Search code examples
rdplyrplm

Why does plm not like my dplyr-created dataframe?


If I perform simple and seemingly identical operations using, in one case, base R, and in the other case, dplyr, on two pdata.frames and then model them with lm(), I get the exact same results, as expected. If I then pass those datasets to plm(), the estimated model parameters (as well as the panel structure) differ between the datasets. Why would this be happening?

The toy example here illustrates my issue. Two panel dataframes, df_base and df_dplyr, are generated from a single source, df. When passed through lm(), both dataframes yield the same result.
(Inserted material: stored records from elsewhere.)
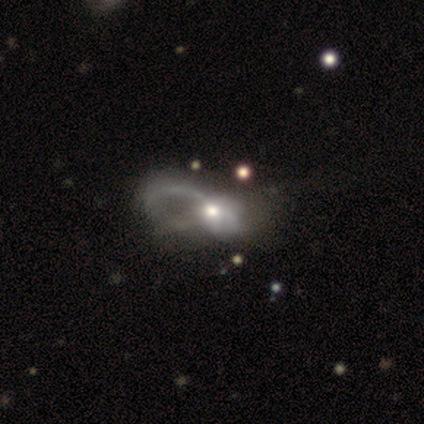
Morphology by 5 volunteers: Volunteers were most divided on "spiral winding": loose: 67%, medium: 33%, tight: 0%. More confident: edge-on disk — no (100%); bar — no (100%); smooth or featured — featured or disk (80%); spiral arms — yes (75%); bulge size — moderate (75%); merging — major disturbance (75%); spiral arm count — 2 (67%).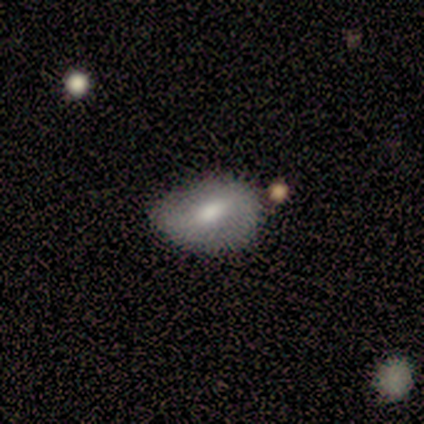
This appears to be a smooth galaxy with no disk features (100%) that is in between round and cigar-shaped (88%). Merging: merger (38%).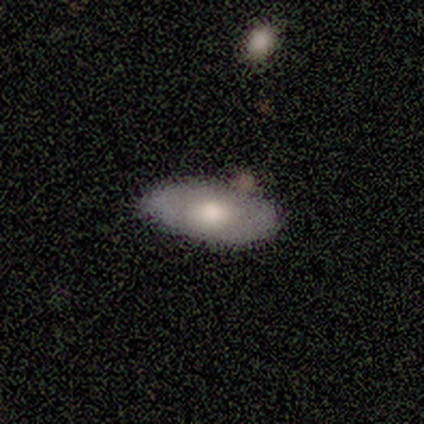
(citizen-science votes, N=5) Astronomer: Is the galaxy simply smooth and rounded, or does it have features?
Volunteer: smooth — 80%.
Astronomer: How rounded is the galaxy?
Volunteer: in between — 100%.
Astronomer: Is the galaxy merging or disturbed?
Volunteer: none — 60%.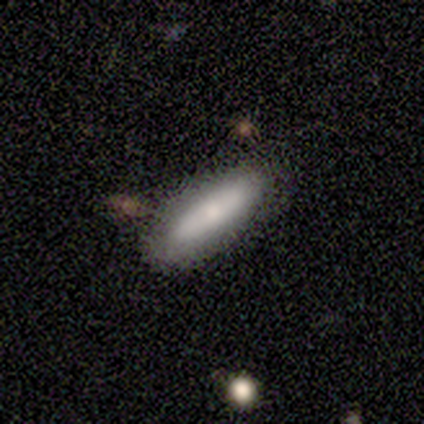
This appears to be a smooth galaxy with no disk features (100%) that is cigar-shaped (75%). Merging: none (100%).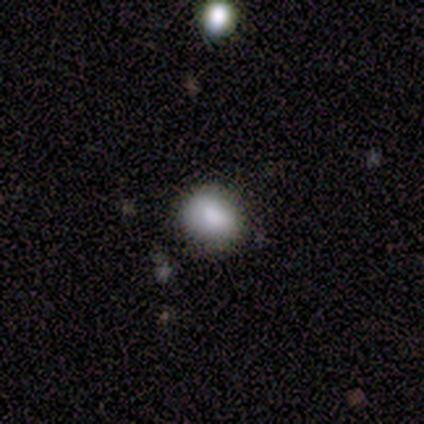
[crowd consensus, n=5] This is clearly a smooth galaxy (80%). How rounded: possibly round (50%, tied with in between). Merging: likely none (60%).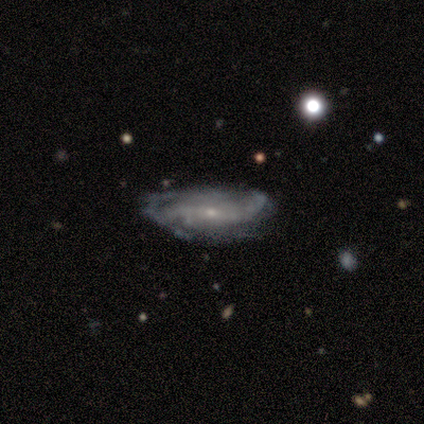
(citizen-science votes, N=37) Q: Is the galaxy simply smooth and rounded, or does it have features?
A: featured or disk — 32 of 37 (86%).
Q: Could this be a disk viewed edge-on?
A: no — 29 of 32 (91%).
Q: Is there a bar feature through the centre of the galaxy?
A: no — 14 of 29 (48%).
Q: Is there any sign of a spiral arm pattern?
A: yes — 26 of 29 (90%).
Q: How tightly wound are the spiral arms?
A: loose — 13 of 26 (50%).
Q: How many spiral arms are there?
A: can't tell — 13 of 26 (50%).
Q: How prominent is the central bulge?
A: small — 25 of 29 (86%).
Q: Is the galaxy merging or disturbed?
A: none — 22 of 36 (61%).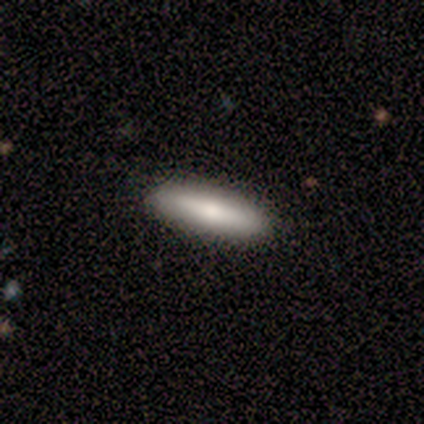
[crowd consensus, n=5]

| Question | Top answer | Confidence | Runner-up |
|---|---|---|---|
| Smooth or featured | smooth | 100% | — |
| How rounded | cigar-shaped | 80% | in between (20%) |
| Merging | none | 100% | — |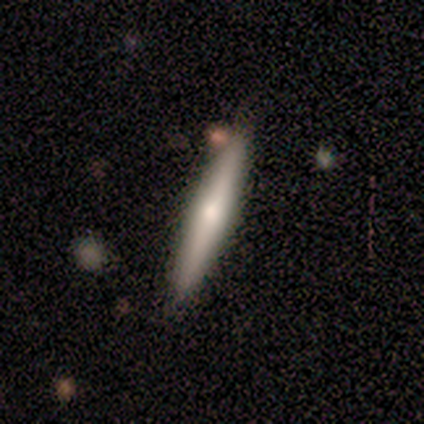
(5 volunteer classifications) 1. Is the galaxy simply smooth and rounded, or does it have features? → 60% featured or disk, 40% smooth, 0% star or artifact.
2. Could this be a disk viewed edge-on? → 100% yes, 0% no.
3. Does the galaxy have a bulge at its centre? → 100% rounded, 0% boxy, 0% none.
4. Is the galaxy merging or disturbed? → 80% none, 20% minor disturbance, 0% major disturbance, 0% merger.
When passed through plm(), however, it appears that the panel structure becomes altered (see counts of n and T), resulting in differing estimation results.

Using R 4.2.3 with dplyr 1.1.1.

set.seed(1)

library(dplyr)
library(magrittr)
library(plm)

# Make toy dataframe
A = c(runif(100))
B = c(runif(100))
C = c(runif(100))
df <- data.frame(A,B,C)
df$id <- floor((as.numeric(rownames(df))-1)/10)
df$t <- ave(df$A, df$id, FUN = seq_along)

# Modify first copy of dataframe using base R
df_base <- pdata.frame(df, index = c('id','t')) 
df_base <- subset(df_base, (as.numeric(df_base$t)<8))

# Modify second copy of dataframe using dplyr
df_dplyr <- pdata.frame(df, index = c('id','t')) 
df_dplyr <- df_dplyr %>% 
  filter(as.numeric(t)<8) 

# Results are the same for lm()
print(summary(lm(A ~ B + C, data = df_base)))
print(summary(lm(A ~ B + C, data = df_dplyr)))

# Results differ for plm()
print(summary(plm(A ~ B + C,data = df_base, method = "within")))
print(summary(plm(A ~ B + C,data = df_dplyr, method = "within")))

Solution

  • dplyr is not "pdata.frame-friendly". A pdata.frame has an index attribute to enable panel operations and when subsetting rows, the index needs to be adjusted as well - this is what dpylr does not do.

    You can see that by:

    nrow(df_dplyr) # 70
    nrow(index(df_dplyr)) # 100
    
    nrow(df_base) # 70
    nrow(index(df_base)) # 70
    

    Now, to fix the scrambled data, just do:

    df_dplyr_fixed <- pdata.frame(as.data.frame(df_dplyr), c("id", "t"))
    print(summary(plm(A ~ B + C,data = df_dplyr_fixed)))